L’Europe du Nord dans son ensemble ne comprend d’ailleurs pas très bien pourquoi une partie de l’Europe du Sud et les États-Unis oblige les gens en souffrance incurable à souffrir pour rien et à mourir d’une façon aussi odieuse. Si les Américains exécutent des mineurs, des innocents et des handicapés mentaux sans permettre à leurs bons citoyens de partir dans la dignité au nom du droit sacré à la vie, c’est finalement preuve de leur légendaire ignorance et bigoterie. Que les Français s’y refusent, voilà qui est choquant pour les Européens du Nord.

 

Une de mes explications aux Néerlandais qui m’en parlent — que vous avez tout à fait le droit de discuter — est que les élites politiques françaises ont de gros problèmes avec la laïcité. D’un côté elle est le meilleur moyen qu’ils ont trouvé pour humilier les musulmans, voire les juifs, et de l’autre elle n’empêche nullement une hiérarchie catholique réactionnaire et nullement représentative des Français de foi chrétienne de confisquer le débat et d’imposer ses dogmes.

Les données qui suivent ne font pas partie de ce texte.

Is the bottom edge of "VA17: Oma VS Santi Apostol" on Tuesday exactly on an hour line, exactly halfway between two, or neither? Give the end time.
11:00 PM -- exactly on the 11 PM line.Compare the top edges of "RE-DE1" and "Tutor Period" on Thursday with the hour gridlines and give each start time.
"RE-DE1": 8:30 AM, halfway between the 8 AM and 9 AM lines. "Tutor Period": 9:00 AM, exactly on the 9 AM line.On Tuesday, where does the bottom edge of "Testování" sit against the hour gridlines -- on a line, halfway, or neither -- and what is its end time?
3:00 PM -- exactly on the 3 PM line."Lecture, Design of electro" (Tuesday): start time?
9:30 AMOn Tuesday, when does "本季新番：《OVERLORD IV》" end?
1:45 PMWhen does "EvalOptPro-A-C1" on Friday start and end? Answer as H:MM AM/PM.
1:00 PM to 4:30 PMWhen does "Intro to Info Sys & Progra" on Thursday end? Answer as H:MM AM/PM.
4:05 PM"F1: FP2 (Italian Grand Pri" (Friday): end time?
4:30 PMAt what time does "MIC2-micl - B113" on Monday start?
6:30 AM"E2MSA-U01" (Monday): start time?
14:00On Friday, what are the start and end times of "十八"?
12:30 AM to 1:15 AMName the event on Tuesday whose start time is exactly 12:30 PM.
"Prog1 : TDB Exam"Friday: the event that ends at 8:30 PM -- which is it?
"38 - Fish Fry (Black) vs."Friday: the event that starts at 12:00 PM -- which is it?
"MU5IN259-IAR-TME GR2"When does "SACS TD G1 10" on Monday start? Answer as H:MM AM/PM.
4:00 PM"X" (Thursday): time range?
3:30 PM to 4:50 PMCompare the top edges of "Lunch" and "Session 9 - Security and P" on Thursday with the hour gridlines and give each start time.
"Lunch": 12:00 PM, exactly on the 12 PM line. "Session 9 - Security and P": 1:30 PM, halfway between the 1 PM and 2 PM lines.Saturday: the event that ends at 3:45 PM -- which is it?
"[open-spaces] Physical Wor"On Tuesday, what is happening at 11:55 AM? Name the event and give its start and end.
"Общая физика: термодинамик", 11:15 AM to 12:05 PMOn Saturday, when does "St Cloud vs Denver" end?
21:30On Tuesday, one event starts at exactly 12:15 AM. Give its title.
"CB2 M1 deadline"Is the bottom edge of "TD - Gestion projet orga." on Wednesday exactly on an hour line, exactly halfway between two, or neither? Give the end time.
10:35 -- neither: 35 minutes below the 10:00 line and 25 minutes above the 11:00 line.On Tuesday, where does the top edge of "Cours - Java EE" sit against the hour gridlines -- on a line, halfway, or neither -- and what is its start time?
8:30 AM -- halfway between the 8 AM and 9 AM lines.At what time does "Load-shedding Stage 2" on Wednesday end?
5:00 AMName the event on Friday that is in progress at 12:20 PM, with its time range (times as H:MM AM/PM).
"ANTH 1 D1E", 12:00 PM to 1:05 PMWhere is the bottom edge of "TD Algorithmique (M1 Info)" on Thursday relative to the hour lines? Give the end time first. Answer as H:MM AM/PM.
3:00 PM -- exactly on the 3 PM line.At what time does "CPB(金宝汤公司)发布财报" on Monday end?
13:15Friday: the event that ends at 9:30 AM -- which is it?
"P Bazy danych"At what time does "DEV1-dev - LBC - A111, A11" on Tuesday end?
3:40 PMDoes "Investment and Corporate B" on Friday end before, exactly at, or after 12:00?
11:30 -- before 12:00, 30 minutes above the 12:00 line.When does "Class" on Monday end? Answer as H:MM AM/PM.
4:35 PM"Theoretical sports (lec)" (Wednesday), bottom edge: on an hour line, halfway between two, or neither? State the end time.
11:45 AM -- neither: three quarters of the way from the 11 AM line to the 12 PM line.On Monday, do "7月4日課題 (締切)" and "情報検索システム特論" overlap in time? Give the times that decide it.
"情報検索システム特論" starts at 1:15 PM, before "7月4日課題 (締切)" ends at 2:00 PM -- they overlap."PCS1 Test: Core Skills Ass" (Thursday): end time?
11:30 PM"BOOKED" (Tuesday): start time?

Une autre explication est que nos élites ont toujours considéré que les Français n’étaient pas en état de décider d’eux-même ce qu’ils comptaient faire de leur vie, et encore moins de leur mort. L’arrogance des puissants envers le Peuple est une des constantes de la vie politique française depuis plusieurs siècles, il n’y a pas de raison que cela change soudainement.

 

La question de l’euthanasie est importante comme peut l’être celle de la dette publique, du mariage universel, de la laïcité, du nucléaire ou du rôle et des moyens de l’école, parce qu’elle révèle le hiatus entre une opinion qui est de mieux en mieux informée, et des élites méprisantes, autoritaires, attachées à leurs privilèges et se souciant finalement bien peu du bien-être du peuple.

 

Étant donné ce qu’on a pu lire ou entendre sur l’ouverture du mariage aux couples de même sexe ces derniers mois, je pense qu’on peut s’attendre à un tsunami d’idioties et de contre-arguments débiles dès que le gouvernement va s’atteler à une loi autorisant l’euthanasie. Prenez des notes, car dans quelques années on rira sûrement avec gêne et incrédulité d’autant de bêtise.